Tuesday, November 08, 2022

O escritor de prefácios

Viena (após um longo e tenebroso inverno, voltamos!)

Trutao no ar! Primeiro post de 2022, feliz ano novo a todos.

 

Escrevi essas linhas no dia 18.10.2022 no Donauzentrum enquanto esperava os meninos sairem do niver da Estela, filha do Thiago e Jaque. Me aboletei num café e ali digitei o que vem a seguir.

“O escritor de prefácios”


 Ele tinha o melhor emprego do mundo. Com três a quatro parágrafos resolvia o problema e partia pra outro. Generalista de formacao, nunca se aprofundava em nada. Falava e escrevia bem sobre praticamente todos os assuntos. De astronomia a caca às trufas no Piemonte, da Fórmula 1 na Era Turbo à degradacao ambiental da Grande Barreira de Corais, da concepcao de uma família de cisnes a algoritmos de recomendacao musical.

Escrever prefácios, qualquer um, casava como uma luva em sua personalidade generalista e rasa. Nem ele e nem ninguém jamais contestava a superficialidade daquelas páginas iniciais. O livro está logo depois, justamente pra ir a fundo, ou nao, no tema principal. A contracapa é até mais complexa pois tem um flair de conclusao e ao mesmo tempo ferramenta de marketing para fisgar o incauto leitor indeciso numa megastore.

O prefácio nao. Ninguém o lê antes de se decidir pela compra do exemplar. Analisamos a capa, suas cores, diagramacao, tamanho e tipo das letras, nome e sobrenome do autor. Depois vem a citada contracapa, sempre com algumas referências e elogios falsos. Ninguém jamais irá publicar um testemunho negativo no próprio livro. Seria um antimarketing, mas o mundo anda tao surtado que poderia até funcionar.

A orelha inicial nos conta um pouco mais do que está por vir. A orelha final tem sempre um mini curriculum do autor e suas principais obras. E basta decidir se compramos ou nao, investimos ou nao nosso suado dinheiro e depois nosso escasso tempo naquelas páginas, parágrafos e linhas quase infinitas.

O prefácio fica escondido, é solenemente ignorado e, mesmo assim, consegue se mantém soberano em lugar de destaque logo no comeco. É uma espécie de direito adquirido. Nao o prefácio em si que só poderia estar no início, mas por sua irrelevância história com as raras excecoes confirmando a regra. Entretanto, raros sao os livros sem prefácio. Em nao ficcao todos tem.

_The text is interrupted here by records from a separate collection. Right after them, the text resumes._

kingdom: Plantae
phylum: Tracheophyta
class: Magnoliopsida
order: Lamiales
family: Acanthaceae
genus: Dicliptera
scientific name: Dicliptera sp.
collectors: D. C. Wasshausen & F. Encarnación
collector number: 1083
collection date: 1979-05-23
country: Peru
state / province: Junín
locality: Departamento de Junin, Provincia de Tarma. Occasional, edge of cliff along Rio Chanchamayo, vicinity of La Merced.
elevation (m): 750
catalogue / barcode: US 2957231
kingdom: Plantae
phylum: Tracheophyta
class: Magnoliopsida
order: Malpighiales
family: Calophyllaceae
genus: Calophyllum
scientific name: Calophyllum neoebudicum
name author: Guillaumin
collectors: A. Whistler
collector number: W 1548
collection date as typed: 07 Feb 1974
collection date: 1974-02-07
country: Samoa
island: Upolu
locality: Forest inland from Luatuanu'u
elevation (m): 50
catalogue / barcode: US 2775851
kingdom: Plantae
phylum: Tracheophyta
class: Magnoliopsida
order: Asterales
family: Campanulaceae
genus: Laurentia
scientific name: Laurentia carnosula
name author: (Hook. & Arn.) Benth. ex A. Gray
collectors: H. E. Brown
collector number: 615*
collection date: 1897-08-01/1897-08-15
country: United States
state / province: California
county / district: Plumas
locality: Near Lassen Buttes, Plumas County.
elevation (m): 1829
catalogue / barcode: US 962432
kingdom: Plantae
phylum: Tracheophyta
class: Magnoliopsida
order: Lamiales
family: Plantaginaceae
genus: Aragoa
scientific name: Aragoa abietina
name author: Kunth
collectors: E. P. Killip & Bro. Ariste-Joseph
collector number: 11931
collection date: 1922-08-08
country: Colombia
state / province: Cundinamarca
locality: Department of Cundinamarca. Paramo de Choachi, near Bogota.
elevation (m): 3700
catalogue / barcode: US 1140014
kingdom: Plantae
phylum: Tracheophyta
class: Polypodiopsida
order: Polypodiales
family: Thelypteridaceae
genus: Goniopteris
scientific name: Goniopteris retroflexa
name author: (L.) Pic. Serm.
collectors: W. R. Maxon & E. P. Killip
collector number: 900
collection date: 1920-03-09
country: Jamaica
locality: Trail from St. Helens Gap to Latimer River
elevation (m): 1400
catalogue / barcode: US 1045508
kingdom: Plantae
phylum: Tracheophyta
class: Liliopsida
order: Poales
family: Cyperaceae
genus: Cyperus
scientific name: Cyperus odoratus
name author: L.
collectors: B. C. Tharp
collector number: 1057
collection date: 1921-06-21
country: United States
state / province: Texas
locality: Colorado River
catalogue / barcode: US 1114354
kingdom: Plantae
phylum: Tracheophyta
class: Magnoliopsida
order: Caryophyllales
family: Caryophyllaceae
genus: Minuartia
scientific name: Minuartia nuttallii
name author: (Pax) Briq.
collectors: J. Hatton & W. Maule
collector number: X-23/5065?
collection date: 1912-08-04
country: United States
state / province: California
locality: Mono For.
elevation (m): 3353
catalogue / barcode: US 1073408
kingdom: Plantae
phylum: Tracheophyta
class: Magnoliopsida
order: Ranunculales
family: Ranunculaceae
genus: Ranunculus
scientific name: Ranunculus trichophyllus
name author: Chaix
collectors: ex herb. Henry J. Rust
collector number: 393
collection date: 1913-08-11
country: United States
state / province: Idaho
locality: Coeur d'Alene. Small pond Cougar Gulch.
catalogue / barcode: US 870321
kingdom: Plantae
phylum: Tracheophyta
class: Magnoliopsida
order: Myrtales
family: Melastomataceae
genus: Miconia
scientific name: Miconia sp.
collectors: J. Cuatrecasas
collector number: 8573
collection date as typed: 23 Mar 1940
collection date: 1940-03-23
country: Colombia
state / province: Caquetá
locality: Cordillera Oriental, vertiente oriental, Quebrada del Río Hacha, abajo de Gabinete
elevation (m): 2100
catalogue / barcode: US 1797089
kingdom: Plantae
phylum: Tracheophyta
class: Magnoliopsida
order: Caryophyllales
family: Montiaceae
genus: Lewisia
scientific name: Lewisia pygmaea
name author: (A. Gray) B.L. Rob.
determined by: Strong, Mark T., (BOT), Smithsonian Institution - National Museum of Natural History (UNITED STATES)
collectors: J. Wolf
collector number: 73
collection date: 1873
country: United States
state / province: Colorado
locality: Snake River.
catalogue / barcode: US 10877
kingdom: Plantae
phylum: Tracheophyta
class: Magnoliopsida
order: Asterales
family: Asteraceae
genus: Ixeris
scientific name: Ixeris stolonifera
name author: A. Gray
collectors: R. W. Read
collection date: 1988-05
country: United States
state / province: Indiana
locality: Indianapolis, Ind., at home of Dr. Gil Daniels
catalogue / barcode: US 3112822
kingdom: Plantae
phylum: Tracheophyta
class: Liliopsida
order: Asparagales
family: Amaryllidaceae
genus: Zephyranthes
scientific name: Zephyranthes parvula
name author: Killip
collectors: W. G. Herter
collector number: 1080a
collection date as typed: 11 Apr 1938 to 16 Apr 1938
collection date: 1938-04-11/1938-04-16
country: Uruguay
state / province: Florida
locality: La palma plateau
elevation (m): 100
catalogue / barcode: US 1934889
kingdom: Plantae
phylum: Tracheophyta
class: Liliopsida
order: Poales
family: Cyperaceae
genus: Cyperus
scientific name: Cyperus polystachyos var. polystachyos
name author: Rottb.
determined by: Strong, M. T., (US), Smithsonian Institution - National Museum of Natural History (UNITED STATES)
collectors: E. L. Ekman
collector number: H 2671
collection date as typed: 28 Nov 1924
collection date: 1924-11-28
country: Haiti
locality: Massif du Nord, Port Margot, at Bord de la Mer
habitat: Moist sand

Nao me lembro de nenhum, mas nenhum prefácio assim, de bate e pronto, que tenha me chamado a atencao. Puxei aqui pela memória, espremi os neurônios até a última gota e nada.

Ao terminar o livro, geralmente relemos a contracapa e as orelhas, mas jamais voltamos ao famigerado prefácio.

Era realmente o emprego perfeito. Além do home office ainda pagava bem.